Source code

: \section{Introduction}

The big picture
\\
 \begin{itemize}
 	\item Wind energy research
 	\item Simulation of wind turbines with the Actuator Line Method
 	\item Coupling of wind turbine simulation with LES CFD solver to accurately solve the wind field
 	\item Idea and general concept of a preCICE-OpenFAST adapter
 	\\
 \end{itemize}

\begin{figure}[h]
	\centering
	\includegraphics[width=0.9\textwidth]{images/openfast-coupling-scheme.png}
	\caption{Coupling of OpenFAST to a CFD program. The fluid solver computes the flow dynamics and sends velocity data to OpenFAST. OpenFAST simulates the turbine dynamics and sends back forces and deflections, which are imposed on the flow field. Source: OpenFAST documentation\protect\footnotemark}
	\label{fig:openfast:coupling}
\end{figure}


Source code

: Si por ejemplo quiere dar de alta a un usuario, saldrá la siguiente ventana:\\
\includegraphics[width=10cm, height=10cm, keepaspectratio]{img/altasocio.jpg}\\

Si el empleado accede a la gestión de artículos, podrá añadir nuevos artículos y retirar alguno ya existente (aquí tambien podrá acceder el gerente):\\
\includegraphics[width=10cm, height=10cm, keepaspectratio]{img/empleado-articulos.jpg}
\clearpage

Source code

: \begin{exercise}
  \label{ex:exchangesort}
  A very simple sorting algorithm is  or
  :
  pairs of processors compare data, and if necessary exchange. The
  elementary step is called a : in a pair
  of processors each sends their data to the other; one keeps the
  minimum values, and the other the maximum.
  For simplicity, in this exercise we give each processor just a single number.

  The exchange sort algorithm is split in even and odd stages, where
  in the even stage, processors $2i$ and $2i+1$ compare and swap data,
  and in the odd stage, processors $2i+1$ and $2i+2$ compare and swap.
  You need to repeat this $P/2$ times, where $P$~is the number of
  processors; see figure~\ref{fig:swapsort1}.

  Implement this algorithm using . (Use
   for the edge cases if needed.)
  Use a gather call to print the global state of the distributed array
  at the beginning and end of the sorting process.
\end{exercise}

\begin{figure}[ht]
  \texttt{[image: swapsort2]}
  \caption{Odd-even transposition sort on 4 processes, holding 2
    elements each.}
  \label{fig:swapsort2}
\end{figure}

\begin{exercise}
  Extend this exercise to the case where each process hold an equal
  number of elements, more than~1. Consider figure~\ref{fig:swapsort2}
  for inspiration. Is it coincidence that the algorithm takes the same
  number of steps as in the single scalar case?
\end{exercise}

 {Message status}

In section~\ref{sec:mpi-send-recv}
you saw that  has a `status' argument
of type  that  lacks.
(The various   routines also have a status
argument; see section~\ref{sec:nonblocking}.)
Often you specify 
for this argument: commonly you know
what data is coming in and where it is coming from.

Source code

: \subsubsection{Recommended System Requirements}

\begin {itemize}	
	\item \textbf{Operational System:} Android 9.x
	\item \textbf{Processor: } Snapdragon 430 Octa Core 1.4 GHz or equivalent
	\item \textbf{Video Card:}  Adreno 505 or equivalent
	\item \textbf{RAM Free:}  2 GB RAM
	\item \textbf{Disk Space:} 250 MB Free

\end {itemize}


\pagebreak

_WHAT YOU SHOULD DO:_ Write out every line in the data that holds the string "textbf".

_EXERCISE RESULT:_
	\item \textbf{Operational System:} Android 9.x
	\item \textbf{Processor: } Snapdragon 430 Octa Core 1.4 GHz or equivalent
	\item \textbf{Video Card:}  Adreno 505 or equivalent
	\item \textbf{RAM Free:}  2 GB RAM
	\item \textbf{Disk Space:} 250 MB Free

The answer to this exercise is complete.